Starting on November 3, 2025, we'll start to use some data from members in these regions to train these content-generating AI models. This may include details from your profile and public content you post on LinkedIn; it does not include your private messages.

Claude (Anthropic) Update (Effective Sept 28, 2025): Anthropic's Claude Free, Pro, and Max accounts now default to ON for using new chats and coding sessions to train AI models. If you don't opt out, your data may be kept for up to five years. See the Anthropic announcement and The Verge coverage.

Why This Matters

  • Data Becomes Power: Default opt-ins mean your content and ideas fuel systems without your explicit consent. For leaders, this erodes control over thought leadership and visibility.
  • Bias Amplified: Models trained on “whatever is available” embed and scale existing bias. Women's voices risk distortion, misrepresentation, or disappearance altogether.
  • Strategic, Legal, and Reputational Risk: These aren't only privacy updates. They impact confidentiality, IP ownership, compliance obligations, and corporate governance.
  • Opportunity for Leadership: Leaders who act early can build a culture of vigilance and shape their organization's stance on data and AI.

Immediate Actions to Take

  • LinkedIn: Go to Settings → Data Privacy → Generative AI Improvement. Toggle OFF if you want to opt out. Action this immediately.
  • Claude / Anthropic: In Settings → Privacy → Help Improve Claude, choose OFF if you don't want your future chats used. Do this before Sept 28, 2025.
  • All Platforms: Regularly audit your settings and review T&C changes on an ongoing basis. Make this part of your leadership discipline.

Looking Ahead

In the next 18–24 months expect two powerful forces to shape how leaders show up on AI and data: rising user expectations from customers, employees, and boards demanding transparency, and gradual regulatory scrutiny as the EU AI Act takes effect in 2026 and Singapore, Japan, and the UK tighten their frameworks.

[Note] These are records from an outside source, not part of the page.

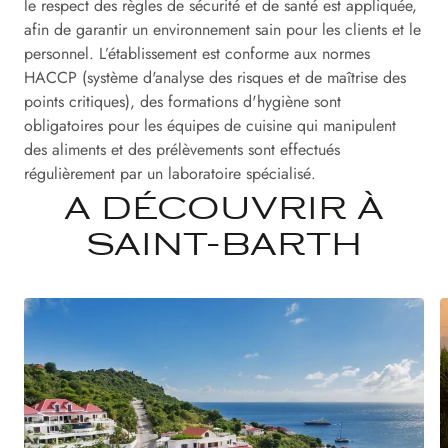
le respect des règles de sécurité et de santé est appliquée,
afin de garantir un environnement sain pour les clients et le
personnel. L’établissement est conforme aux normes
HACCP (système d'analyse des risques et de maîtrise des
points critiques), des formations d'hygiène sont
obligatoires pour les équipes de cuisine qui manipulent
des aliments et des prélèvements sont effectués
régulièrement par un laboratoire spécialisé.
A DÉCOUVRIR À
SAINT-BARTH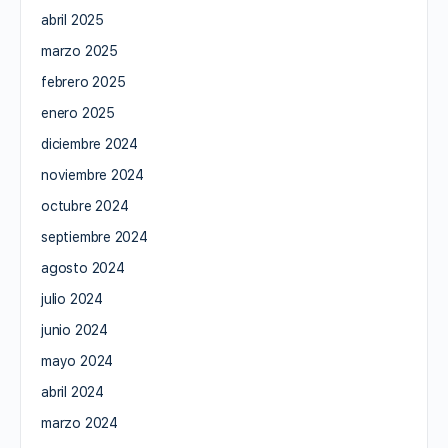
abril 2025
marzo 2025
febrero 2025
enero 2025
diciembre 2024
noviembre 2024
octubre 2024
septiembre 2024
agosto 2024
julio 2024
junio 2024
mayo 2024
abril 2024
marzo 2024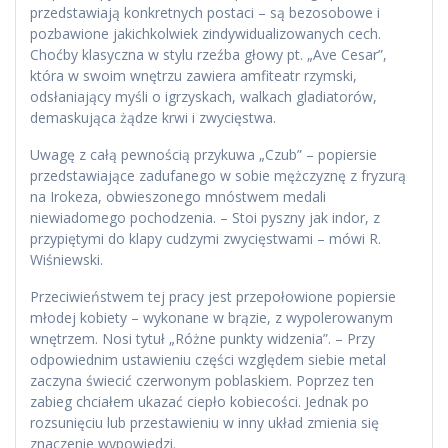
przedstawiają konkretnych postaci – są bezosobowe i
pozbawione jakichkolwiek zindywidualizowanych cech.
Choćby klasyczna w stylu rzeźba głowy pt. „Ave Cesar”,
która w swoim wnętrzu zawiera amfiteatr rzymski,
odsłaniający myśli o igrzyskach, walkach gladiatorów,
demaskująca żądze krwi i zwycięstwa.
Uwagę z całą pewnością przykuwa „Czub” – popiersie
przedstawiające zadufanego w sobie mężczyznę z fryzurą
na Irokeza, obwieszonego mnóstwem medali
niewiadomego pochodzenia. – Stoi pyszny jak indor, z
przypiętymi do klapy cudzymi zwycięstwami – mówi R.
Wiśniewski.
Przeciwieństwem tej pracy jest przepołowione popiersie
młodej kobiety – wykonane w brązie, z wypolerowanym
wnętrzem. Nosi tytuł „Różne punkty widzenia”. – Przy
odpowiednim ustawieniu części względem siebie metal
zaczyna świecić czerwonym poblaskiem. Poprzez ten
zabieg chciałem ukazać ciepło kobiecości. Jednak po
rozsunięciu lub przestawieniu w inny układ zmienia się
znaczenie wypowiedzi.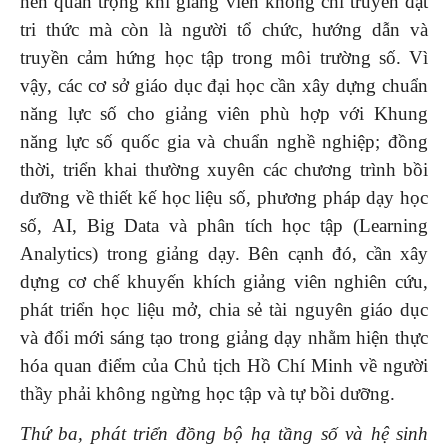
nên quan trọng khi giảng viên không chỉ truyền đạt
tri thức mà còn là người tổ chức, hướng dẫn và
truyền cảm hứng học tập trong môi trường số. Vì
vậy, các cơ sở giáo dục đại học cần xây dựng chuẩn
năng lực số cho giảng viên phù hợp với Khung
năng lực số quốc gia và chuẩn nghề nghiệp; đồng
thời, triển khai thường xuyên các chương trình bồi
dưỡng về thiết kế học liệu số, phương pháp dạy học
số, AI, Big Data và phân tích học tập (Learning
Analytics) trong giảng dạy. Bên cạnh đó, cần xây
dựng cơ chế khuyến khích giảng viên nghiên cứu,
phát triển học liệu mở, chia sẻ tài nguyên giáo dục
và đổi mới sáng tạo trong giảng dạy nhằm hiện thực
hóa quan điểm của Chủ tịch Hồ Chí Minh về người
thầy phải không ngừng học tập và tự bồi dưỡng.
Thứ ba, phát triển đồng bộ hạ tầng số và hệ sinh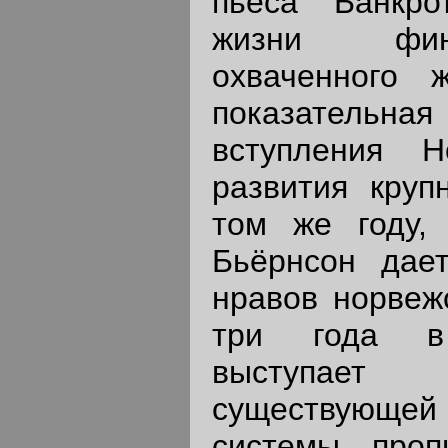
пьеса "Банкро
жизни фин
охваченного 
показател
вступления 
развития круп
том же году, 
Бьёрнсон дае
нравов норвежс
три года в
выступае
существующе
системы, про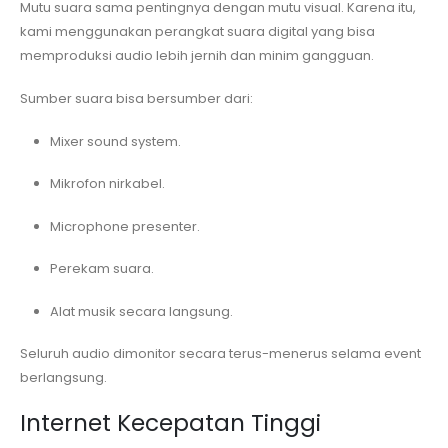
Mutu suara sama pentingnya dengan mutu visual. Karena itu,
kami menggunakan perangkat suara digital yang bisa
memproduksi audio lebih jernih dan minim gangguan.
Sumber suara bisa bersumber dari:
Mixer sound system.
Mikrofon nirkabel.
Microphone presenter.
Perekam suara.
Alat musik secara langsung.
Seluruh audio dimonitor secara terus-menerus selama event
berlangsung.
Internet Kecepatan Tinggi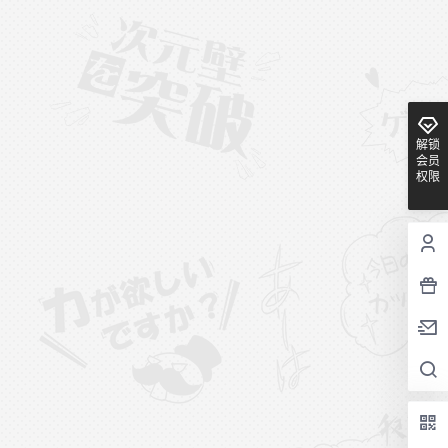
解锁
会员
权限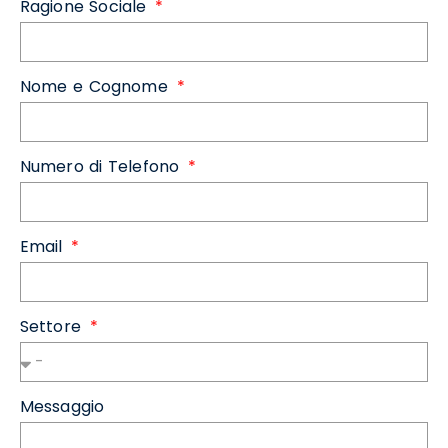
Ragione Sociale
Nome e Cognome
Numero di Telefono
Email
Settore
Messaggio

Together, these forces will raise the bar for executive responsibility. Leaders who prepare early will set the tone for what responsible leadership looks like in the age of AI.

The Bottom Line

These updates from LinkedIn and Claude are not small changes. They are early signals of how power, privacy, and AI are being renegotiated. Opting out is necessary but not enough. Leaders must understand the shifts, anticipate the risks, and set the narrative.

Build the capability to set the agenda for how AI, privacy, and power coexist in your organization.